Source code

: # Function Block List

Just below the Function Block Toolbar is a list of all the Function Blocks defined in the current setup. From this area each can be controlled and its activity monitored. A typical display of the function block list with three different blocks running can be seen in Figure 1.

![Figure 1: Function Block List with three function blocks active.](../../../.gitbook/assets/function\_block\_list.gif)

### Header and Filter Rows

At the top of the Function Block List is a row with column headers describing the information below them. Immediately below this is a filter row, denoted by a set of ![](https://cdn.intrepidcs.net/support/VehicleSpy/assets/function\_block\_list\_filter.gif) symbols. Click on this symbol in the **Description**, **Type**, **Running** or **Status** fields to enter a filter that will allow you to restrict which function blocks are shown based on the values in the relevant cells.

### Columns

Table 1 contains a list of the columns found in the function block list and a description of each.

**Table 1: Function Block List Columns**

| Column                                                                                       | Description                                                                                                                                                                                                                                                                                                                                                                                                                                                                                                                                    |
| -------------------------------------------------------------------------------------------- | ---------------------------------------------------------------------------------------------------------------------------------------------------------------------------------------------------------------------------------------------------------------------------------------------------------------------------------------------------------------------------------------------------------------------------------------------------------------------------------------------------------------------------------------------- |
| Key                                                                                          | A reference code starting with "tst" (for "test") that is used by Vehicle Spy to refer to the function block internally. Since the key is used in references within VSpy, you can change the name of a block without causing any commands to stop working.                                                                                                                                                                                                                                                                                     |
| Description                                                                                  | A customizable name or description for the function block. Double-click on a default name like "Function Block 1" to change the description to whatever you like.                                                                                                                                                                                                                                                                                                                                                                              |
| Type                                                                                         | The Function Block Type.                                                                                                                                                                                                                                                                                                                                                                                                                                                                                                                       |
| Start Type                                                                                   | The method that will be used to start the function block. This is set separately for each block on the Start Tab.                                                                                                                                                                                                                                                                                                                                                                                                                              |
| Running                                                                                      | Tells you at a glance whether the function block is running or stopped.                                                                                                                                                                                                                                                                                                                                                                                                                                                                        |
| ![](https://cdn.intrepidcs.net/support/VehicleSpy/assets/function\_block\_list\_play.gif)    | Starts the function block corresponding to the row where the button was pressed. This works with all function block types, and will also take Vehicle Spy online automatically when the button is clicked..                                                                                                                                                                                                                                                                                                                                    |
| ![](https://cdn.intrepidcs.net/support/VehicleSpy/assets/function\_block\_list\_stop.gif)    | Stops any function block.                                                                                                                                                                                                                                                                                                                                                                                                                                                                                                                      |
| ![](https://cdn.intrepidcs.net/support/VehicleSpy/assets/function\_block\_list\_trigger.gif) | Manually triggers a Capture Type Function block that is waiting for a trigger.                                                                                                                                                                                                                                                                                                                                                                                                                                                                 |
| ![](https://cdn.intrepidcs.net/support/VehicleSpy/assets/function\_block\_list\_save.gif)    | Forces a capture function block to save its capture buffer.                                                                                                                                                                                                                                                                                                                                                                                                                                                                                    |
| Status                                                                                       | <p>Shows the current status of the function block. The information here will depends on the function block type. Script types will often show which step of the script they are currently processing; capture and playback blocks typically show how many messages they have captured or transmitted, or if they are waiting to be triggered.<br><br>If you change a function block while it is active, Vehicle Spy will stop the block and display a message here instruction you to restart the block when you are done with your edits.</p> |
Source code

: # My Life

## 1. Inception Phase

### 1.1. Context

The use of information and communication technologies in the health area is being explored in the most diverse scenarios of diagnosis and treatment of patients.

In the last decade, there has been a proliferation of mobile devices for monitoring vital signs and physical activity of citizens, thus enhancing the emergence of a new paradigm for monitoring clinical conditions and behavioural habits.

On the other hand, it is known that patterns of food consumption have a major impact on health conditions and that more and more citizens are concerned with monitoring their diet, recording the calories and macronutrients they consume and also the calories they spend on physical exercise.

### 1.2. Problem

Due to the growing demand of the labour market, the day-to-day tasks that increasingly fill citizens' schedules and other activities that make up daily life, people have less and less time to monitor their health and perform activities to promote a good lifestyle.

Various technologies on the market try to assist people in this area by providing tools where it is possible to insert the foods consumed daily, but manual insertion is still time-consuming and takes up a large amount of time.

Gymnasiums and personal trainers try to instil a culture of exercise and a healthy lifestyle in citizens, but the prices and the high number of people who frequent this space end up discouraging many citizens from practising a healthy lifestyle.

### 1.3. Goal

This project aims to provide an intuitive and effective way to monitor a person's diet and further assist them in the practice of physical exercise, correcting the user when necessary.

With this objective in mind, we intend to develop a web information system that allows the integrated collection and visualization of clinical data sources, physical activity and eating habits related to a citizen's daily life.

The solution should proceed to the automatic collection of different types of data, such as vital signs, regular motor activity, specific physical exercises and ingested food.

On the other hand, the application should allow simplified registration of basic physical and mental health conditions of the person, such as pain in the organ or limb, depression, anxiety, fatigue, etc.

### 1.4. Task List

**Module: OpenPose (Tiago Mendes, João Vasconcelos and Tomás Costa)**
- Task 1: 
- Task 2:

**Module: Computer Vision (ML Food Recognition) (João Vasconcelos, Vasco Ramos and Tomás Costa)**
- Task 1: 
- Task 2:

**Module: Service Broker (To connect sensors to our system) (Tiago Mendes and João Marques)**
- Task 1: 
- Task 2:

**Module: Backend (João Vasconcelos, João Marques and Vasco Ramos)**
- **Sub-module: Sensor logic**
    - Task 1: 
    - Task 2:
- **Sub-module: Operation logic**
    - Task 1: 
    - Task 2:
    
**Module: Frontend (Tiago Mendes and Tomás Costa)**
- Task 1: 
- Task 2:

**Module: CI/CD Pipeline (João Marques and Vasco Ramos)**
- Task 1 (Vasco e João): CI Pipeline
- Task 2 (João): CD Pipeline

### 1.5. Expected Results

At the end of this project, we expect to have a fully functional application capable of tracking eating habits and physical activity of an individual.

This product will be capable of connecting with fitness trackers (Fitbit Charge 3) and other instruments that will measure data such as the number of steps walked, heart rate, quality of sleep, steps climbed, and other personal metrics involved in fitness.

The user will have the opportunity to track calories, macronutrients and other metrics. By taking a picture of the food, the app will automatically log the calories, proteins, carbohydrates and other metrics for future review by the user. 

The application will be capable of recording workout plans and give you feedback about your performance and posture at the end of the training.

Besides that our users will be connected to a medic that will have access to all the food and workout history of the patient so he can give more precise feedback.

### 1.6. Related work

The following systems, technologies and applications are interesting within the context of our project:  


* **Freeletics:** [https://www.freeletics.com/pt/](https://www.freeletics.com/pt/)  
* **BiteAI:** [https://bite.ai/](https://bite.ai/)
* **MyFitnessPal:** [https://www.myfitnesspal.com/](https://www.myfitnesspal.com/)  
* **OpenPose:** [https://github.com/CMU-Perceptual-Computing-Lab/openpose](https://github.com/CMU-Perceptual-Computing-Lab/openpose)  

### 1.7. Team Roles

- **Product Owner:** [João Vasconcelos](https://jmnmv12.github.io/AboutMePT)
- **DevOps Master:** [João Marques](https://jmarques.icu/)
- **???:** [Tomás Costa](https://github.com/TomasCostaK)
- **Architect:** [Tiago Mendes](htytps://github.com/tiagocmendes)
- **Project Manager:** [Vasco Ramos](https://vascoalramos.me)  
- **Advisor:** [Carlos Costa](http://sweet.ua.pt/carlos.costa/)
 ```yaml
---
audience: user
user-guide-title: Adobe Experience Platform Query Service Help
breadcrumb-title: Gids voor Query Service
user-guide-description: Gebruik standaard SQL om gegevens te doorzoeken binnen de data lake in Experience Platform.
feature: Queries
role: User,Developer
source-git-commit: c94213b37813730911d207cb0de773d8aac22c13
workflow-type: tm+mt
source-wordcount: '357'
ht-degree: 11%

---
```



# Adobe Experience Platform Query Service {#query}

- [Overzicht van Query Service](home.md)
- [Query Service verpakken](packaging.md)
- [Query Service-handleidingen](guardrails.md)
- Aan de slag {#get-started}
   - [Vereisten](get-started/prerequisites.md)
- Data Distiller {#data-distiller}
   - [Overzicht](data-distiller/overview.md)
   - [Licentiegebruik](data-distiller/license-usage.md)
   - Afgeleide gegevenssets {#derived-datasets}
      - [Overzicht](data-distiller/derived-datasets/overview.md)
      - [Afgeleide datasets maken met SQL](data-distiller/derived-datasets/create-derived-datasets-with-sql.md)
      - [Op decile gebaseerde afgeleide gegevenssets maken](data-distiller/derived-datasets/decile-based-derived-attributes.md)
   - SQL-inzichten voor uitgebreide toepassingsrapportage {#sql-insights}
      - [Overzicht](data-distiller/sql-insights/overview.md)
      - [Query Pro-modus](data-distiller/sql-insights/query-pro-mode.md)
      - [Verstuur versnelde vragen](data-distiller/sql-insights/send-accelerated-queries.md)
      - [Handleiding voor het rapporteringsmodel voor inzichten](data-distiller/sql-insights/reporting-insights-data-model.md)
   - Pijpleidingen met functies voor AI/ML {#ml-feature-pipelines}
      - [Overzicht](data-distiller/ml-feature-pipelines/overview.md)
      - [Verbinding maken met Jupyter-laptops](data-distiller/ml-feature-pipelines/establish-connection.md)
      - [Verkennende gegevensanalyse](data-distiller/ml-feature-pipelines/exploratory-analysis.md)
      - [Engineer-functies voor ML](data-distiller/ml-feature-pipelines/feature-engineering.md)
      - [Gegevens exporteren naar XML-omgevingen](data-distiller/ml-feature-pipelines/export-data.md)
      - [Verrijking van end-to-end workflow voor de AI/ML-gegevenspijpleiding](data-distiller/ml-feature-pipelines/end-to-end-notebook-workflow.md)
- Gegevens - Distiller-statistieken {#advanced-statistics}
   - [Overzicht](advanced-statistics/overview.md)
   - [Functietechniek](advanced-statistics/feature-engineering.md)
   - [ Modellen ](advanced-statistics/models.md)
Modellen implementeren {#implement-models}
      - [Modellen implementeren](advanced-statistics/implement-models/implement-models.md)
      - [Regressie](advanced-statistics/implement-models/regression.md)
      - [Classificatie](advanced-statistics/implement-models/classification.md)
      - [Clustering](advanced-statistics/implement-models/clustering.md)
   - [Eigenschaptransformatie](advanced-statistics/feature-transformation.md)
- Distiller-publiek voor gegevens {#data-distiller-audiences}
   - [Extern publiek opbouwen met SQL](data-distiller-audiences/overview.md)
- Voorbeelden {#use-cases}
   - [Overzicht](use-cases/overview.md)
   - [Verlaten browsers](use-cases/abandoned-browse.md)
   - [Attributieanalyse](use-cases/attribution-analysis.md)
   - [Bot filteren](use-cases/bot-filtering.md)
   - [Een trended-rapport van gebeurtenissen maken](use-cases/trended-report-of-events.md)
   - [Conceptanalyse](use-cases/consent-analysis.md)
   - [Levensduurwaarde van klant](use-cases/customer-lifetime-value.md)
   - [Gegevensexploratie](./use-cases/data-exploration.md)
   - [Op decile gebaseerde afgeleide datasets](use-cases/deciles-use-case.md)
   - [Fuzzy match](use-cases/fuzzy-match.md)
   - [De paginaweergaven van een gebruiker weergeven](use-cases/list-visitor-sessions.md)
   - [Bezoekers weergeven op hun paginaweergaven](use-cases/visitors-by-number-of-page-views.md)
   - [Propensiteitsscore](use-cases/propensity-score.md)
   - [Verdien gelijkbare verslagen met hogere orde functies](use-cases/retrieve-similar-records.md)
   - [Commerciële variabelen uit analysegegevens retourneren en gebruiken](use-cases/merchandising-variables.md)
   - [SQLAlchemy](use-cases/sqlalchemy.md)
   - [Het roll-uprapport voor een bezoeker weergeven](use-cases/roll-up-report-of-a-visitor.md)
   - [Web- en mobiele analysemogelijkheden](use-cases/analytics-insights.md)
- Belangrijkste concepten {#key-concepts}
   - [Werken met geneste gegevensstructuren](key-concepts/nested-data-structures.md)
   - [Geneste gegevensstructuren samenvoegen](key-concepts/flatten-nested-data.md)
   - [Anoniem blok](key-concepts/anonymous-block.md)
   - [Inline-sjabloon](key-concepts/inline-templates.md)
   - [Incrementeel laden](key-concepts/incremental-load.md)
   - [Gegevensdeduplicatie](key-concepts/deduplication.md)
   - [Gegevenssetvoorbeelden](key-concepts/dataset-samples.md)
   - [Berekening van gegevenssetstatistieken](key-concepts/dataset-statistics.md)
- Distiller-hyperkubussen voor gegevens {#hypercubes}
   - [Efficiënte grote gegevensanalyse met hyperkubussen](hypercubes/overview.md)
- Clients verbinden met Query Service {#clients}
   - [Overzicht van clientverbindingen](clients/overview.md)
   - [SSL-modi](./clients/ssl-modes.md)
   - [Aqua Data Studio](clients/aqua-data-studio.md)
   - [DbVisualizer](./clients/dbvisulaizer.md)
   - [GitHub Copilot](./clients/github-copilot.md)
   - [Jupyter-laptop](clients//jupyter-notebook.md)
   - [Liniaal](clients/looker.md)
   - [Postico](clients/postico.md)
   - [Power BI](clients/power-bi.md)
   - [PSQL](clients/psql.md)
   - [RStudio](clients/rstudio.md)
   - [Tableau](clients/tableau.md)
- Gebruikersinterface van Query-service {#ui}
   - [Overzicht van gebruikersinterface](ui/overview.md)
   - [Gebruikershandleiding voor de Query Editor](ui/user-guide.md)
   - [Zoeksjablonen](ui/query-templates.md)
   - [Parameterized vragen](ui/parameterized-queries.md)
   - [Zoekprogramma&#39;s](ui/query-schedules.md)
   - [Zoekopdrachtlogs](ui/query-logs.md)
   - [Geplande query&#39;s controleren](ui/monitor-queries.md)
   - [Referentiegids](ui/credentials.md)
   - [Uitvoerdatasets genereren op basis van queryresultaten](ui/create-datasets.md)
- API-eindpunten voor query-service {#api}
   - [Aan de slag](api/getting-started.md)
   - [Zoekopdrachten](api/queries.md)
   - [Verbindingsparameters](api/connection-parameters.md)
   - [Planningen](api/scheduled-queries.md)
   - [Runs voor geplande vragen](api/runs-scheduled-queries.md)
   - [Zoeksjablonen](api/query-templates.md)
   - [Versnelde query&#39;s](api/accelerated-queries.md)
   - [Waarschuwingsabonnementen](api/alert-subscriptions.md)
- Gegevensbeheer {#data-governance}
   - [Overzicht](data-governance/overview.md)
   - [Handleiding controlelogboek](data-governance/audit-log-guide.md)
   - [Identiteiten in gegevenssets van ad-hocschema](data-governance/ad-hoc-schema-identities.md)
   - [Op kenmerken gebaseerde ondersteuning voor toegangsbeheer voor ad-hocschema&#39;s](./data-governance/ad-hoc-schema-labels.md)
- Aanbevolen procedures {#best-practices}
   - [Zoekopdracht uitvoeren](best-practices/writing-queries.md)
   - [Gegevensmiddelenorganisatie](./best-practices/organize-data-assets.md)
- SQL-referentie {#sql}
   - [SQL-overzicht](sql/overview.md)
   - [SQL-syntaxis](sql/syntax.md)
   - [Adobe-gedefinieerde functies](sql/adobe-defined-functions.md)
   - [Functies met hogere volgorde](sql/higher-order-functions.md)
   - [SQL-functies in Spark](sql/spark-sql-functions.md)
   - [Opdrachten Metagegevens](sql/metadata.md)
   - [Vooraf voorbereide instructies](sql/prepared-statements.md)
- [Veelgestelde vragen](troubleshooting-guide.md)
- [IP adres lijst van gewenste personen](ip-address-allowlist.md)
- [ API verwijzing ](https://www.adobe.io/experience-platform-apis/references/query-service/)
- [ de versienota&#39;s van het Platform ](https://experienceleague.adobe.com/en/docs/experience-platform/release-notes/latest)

•••••

EXERCISE DIRECTIONS: Only the lines from the one containing "- [IP adres" through the end of the listing should be copied, and they should be copied exactly.

ANSWER TO THIS PROBLEM:
- [IP adres lijst van gewenste personen](ip-address-allowlist.md)
- [ API verwijzing ](https://www.adobe.io/experience-platform-apis/references/query-service/)
- [ de versienota&#39;s van het Platform ](https://experienceleague.adobe.com/en/docs/experience-platform/release-notes/latest)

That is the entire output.